Not with myself. Not with the people who love me. And certainly not with the version of me that still believes everything is going to be okay.
Because right now?
It’s not.
I am struggling.
I am drowning in bills, in emotions, in shame I can’t even fully name.
I’ve had nights where I’ve poured one too many glasses just to take the edge off and mornings where I’ve hated myself for it. I’ve whispered promises to get help—to finally find a therapist, to try—but then I look at my bank account, look at my daughter, and think, I don’t have the right to break down. Not today.
Because Charly needs me.
She needs food on the table and rides to where she needs to be and a mom who smiles and says everything is fine.
So I’ve become a woman who lies in her own mirror.
One who says she’s okay when she’s anything but.
One who holds space for others, but doesn’t know how to ask for a sliver of it herself.
I’m still grieving.
God, I hate admitting that.
I was bleeding while holding a job I just started. I was smiling at patients, faking focus, answering phones like my body wasn’t unraveling quietly beneath my clothes. And no one knew.
Because I didn’t let them.
That kind of pain… it doesn’t leave. It lingers. It haunts.
And it finds new ways to hurt you on the quiet days when you think you’ve made it through.
And then there’s Owen.
I haven’t been good to him. I can say that now.
I’ve been cruel.
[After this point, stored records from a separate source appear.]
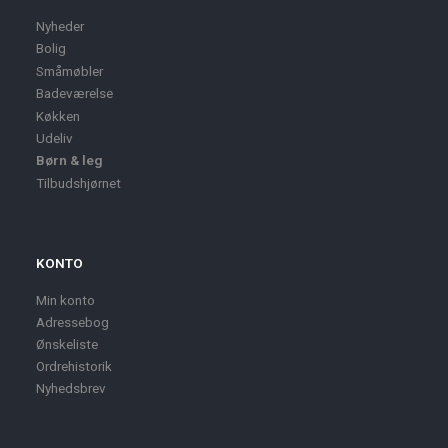
Nyheder
Bolig
Småmøbler
Badeværelse
Køkken
Udeliv
Børn & leg
Tilbudshjørnet
KONTO
Min konto
Adressebog
Ønskeliste
Ordrehistorik
Nyhedsbrev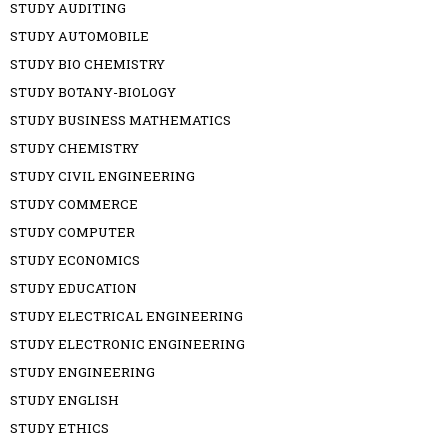
STUDY AUDITING
STUDY AUTOMOBILE
STUDY BIO CHEMISTRY
STUDY BOTANY-BIOLOGY
STUDY BUSINESS MATHEMATICS
STUDY CHEMISTRY
STUDY CIVIL ENGINEERING
STUDY COMMERCE
STUDY COMPUTER
STUDY ECONOMICS
STUDY EDUCATION
STUDY ELECTRICAL ENGINEERING
STUDY ELECTRONIC ENGINEERING
STUDY ENGINEERING
STUDY ENGLISH
STUDY ETHICS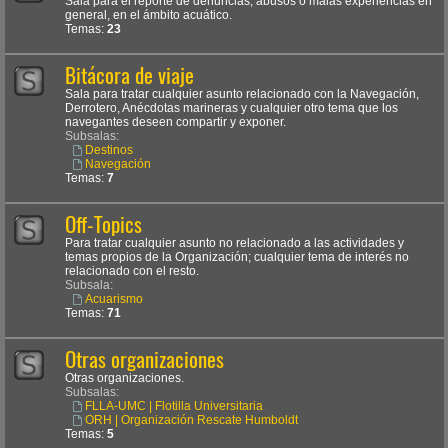
Sala para el reporte de denuncias, abusos o malas experiencias en
general, en el ámbito acuático.
Temas:
23
Bitácora de viaje
Sala para tratar cualquier asunto relacionado con la Navegación,
Derrotero, Anécdotas marineras y cualquier otro tema que los
navegantes deseen compartir y exponer.
Subsalas:
Destinos
Navegación
Temas:
7
Off-Topics
Para tratar cualquier asunto no relacionado a las actividades y
temas propios de la Organización; cualquier tema de interés no
relacionado con el resto.
Subsala:
Acuarismo
Temas:
71
Otras organizaciones
Otras organizaciones.
Subsalas:
FLLA-UMC | Flotilla Universitaria
ORH | Organización Rescate Humboldt
Temas:
5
Defensive. Sharp with my tongue and guarded with my love.
I’ve pushed him away, accused, assumed, and spiraled.
I’ve betrayed the trust I so desperately wanted from him.
And part of me wants to punish myself for that.
To scream, “He deserves better!”
Because maybe he does.
Maybe it’s only a matter of time before he finds it.
Finds someone who isn’t broken or bitter or scared.
Finds someone who doesn’t check his phone like it’s a bomb about to go off.
Someone who lets him be the soft man I know he is when the world isn’t watching.
But then I think about Charly.
And how she looks at him like he hung the stars.
How she trusts him in a way she’s never trusted many people.
How she feels safe around him. Like really, deeply safe.
And I ache.
Because I want that for her.
Even if it’s not with me. Even if I don’t get to keep the pieces of him I once held.
Even if I’m the reason it all fell apart.
I don’t know what to do.
I want to be better. I really do.
But I’m tired. I’m scared. I’m overwhelmed.
And if you’ve ever been here—where the pain is louder than the plans, and the guilt is louder than the love—
Then maybe you know, too.
This isn’t a plea.
It’s not even a confession.
It’s just a whisper into the dark, hoping that maybe I’m not the only one still trying to crawl out of it.